Junuz's body was found 10 years later in the town of Kozluk, in a mass grave hidden under a rubbish heap.
Nihad -- Nino to his bereaved mother -- is among the 1,200 Srebrenica victims still reported as missing. Another 7,000 people are unaccounted for after the war, in which a total of 100,000 people lost their lives.
"I'm afraid I'll never find him," Hajra told RFE/RL. "If I could find even just his little finger, I would have a place to honor his memory."
Nihad and Junuz fled the UN compound on foot along with up to 20,000 men and boys in the hopes of reaching territory controlled by the Bosnian Army, some 50 kilometers away.
Most of the Srebrenica victims were caught during the march and executed in nearby fields and warehouses.
Hajra still doesn't know how, or even where, her son died.
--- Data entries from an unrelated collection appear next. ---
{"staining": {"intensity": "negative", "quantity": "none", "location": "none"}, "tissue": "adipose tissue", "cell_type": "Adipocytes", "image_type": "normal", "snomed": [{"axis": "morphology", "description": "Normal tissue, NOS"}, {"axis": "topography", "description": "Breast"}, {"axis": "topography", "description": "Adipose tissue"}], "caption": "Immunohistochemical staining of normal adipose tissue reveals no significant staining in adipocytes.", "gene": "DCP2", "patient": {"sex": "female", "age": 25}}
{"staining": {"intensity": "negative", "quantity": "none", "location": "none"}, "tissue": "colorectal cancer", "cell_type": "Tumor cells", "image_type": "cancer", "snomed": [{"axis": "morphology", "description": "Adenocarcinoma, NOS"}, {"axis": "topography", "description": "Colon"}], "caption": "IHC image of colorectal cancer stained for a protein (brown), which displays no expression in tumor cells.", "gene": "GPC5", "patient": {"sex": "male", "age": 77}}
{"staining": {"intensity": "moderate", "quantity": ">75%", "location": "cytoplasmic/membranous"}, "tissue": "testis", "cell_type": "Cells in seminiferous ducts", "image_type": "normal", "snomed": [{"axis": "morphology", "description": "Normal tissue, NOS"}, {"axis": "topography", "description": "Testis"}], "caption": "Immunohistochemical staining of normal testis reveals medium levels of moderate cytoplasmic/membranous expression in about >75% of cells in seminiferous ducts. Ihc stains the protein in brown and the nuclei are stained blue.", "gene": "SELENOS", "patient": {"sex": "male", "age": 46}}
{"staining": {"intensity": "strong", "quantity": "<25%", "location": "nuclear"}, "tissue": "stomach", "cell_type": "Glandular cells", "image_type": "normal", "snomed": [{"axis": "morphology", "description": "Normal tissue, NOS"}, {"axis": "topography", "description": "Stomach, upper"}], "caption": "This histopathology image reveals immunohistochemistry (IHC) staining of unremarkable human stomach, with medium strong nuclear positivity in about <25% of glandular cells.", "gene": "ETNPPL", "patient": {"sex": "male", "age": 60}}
Survivors say he was wounded by shrapnel in the woods. His final moments, however, are forever lost in the chaos and death that marked the long trek through the mountains.
Hajra's hopes of finding her son's remains are fading, too.
As a co-leader of the Women of Srebrenica association, she has fought hard to keep the victims' memory alive and ensure that grieving families get a chance to bury their dead.
Her 20-year search for her own son, however, has been fruitless.
"I went to the minefield where he was wounded, but I didn't find anything," she says. "A little further I found a skull, but I don't think it was his; it was too far from that spot. Perhaps my Nino still lies further away, among the remains that have not yet been identified."
Special Project: The Faces Of Thousands Who Died In Srebrenica
The endless task of accounting for the victims continues, conducted by the Bosnian Institute for Missing Persons and the International Commission on Missing Persons.
The odds of finding every single missing person are slim.
The Bosnian Serb Army excavated mass graves in an attempt to conceal evidence of the massacre, reburying the bodies in secondary graves, tipping them off trucks down ravines, or crushing them with bulldozers.
In some cases, bones from one body are found in different mass graves dozens of kilometers apart.
Every year on July 11, remains identified over the previous year are buried in the cemetery at Potocari.
This year, 136 Srebrenica residents will be buried in a ceremony attended by thousands of relatives and dignitaries from around the world.
Once again, Nihad won't be among them.
Despite her growing frustration, Hajra will have no peace until she lays her son to rest.
"I'm losing hope, but I must fight on," she said, choking back tears. "I will search for him as long as I live."